Salerno, ennesimo episodio di violenza tra le mura domestiche durante l’emergenza sanitaria da coronavirus. L’odissea di una 25enne che ha trovato il coraggio di denunciare. La giovane ha dovuto attendere 33 ore prima di trovare ospitalità in una casa famiglia.

Salerno, l’odissea di una 25enne vittima di violenza in famiglia

Una 25enne della provincia di Salerno, dopo mesi di angherie subite da parte di un componente familiare, ha trovato la
forza di denunciare, nella speranza di poter essere accolta in una casa famiglia. La giovane ha deciso di chiamare il 1522  venerdì sera, dopo l’ennesimo episodio di violenza.

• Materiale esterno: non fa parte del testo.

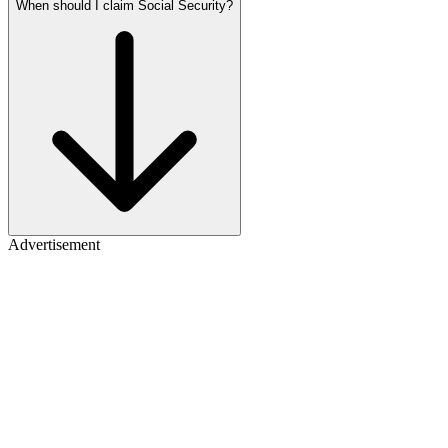
When should I claim Social Security?
Advertisement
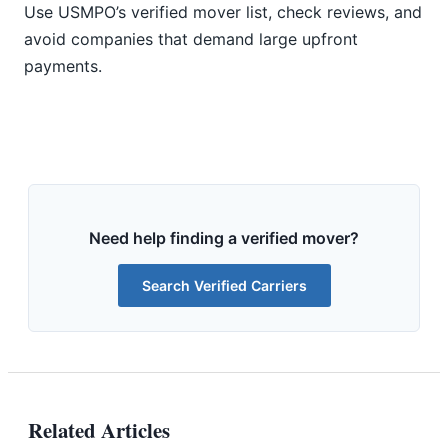
Use USMPO’s verified mover list, check reviews, and
avoid companies that demand large upfront
payments.
Need help finding a verified mover?
Search Verified Carriers
Related Articles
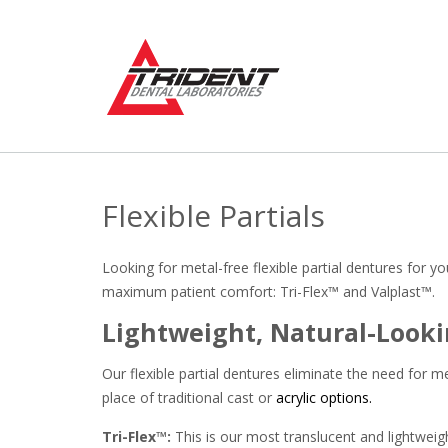
Skip
to
content
Flexible Partials
Looking for metal-free flexible partial dentures for 
maximum patient comfort: Tri-Flex™ and Valplast™.
Lightweight, Natural-Looki
Our flexible partial dentures eliminate the need for m
place of traditional cast or
acrylic options.
Tri-Flex™:
This is our most translucent and lightweight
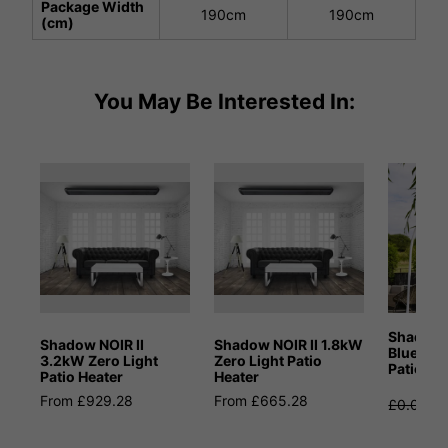
Package Width
190cm
190cm
(cm)
You May Be Interested In:
Shadow 
Shadow NOIR II
Shadow NOIR II 1.8kW
Bluetoot
3.2kW Zero Light
Zero Light Patio
Patio He
Patio Heater
Heater
From £929.28
From £665.28
£0.00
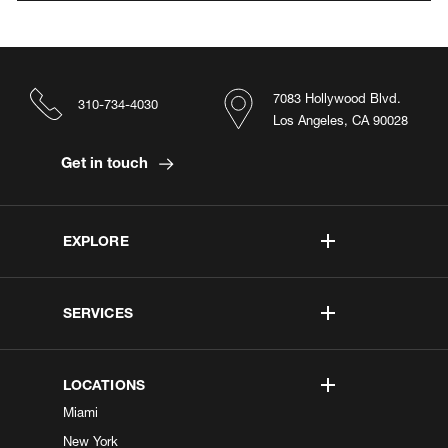
7083 Hollywood Blvd.
310-734-4030
Los Angeles, CA 90028
Get in touch
EXPLORE
SERVICES
LOCATIONS
Miami
New York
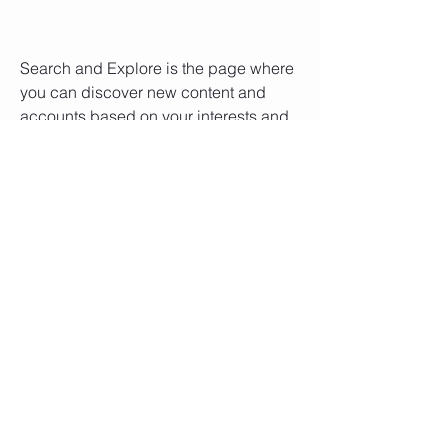
Search and Explore is the page where 
you can discover new content and 
accounts based on your interests and 
preferences. You can search for 
specific keywords, hashtags, or 
usernames using the search bar at the 
top of the screen. You can also browse 
through different categories, such as 
Trending, Music, Style, Food, Travel, 
Art, and more. You can also see 
personalized recommendations for you 
based on what you like and follow.
Follow your favorite accounts 
and watch IGTV for longer 
videos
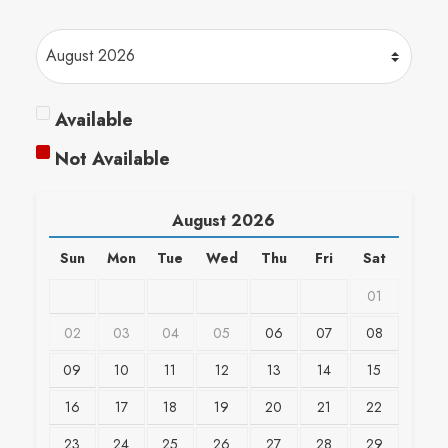
Available
Not Available
August
2026
Sun
Mon
Tue
Wed
Thu
Fri
Sat
01
02
03
04
05
06
07
08
09
10
11
12
13
14
15
16
17
18
19
20
21
22
23
24
25
26
27
28
29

Dopo aver raccontato tutto ai militari la 25enne torna a casa e la mattina successiva, sabato 18, viene prelevata all’alba e portata via. Prima che varchi la soglia dell’alloggio che ospita donne e bambini, occorre essere certi che non abbia contratto il virus. E così, dopo essere stata in caserma fino alle 13, viene raggiunta da un’assistente sociale e dai vigili urbani che la scortano fino alla guardia medica.

Il calvario

La ragazza aveva 37 e mezzo di febbre e così viene portata all’ospedale di Battipaglia. Durante il tragitto, telefonicamente, viene avvisata di dover tornare indietro in via San Leonardo

Alle 16 l’ambulanza è di nuovo al Ruggi, dove il personale informa gli operatori sanitari che avevano in carico la ragazza di dover
attendere 90 minuti. Ma Marcella in ambulanza resterà per altre cinque ore e mezzo. La 25enne, durante l’attesa, non ha la possibilità di andare in bagno ed è stata malissimo.
Alle 21.30 Marcella riesce ad entrare, da sola. Appoggiata su un lettino, nella stanza numero 5, alla ragazza viene fatto un test seriologico, un tampone e poi le analisi del sangue . Digiuna, la 25enne trascorre la notte lì. Intorno alle 11 del mattino, arriva la svolta grazie all’intervento dell’assistente sociale. Poi la trafila di nuovi test e il trasferimento nell’area dei codici gialli: «Non ho mai visto tanta tensione – spiega – Avevo paura. Mi si era scaricato anche il cellulare e non sapevo come fare». Alle 17 termina il calvario.
La giovane  può finalmente raggiungere la sua casa famiglia.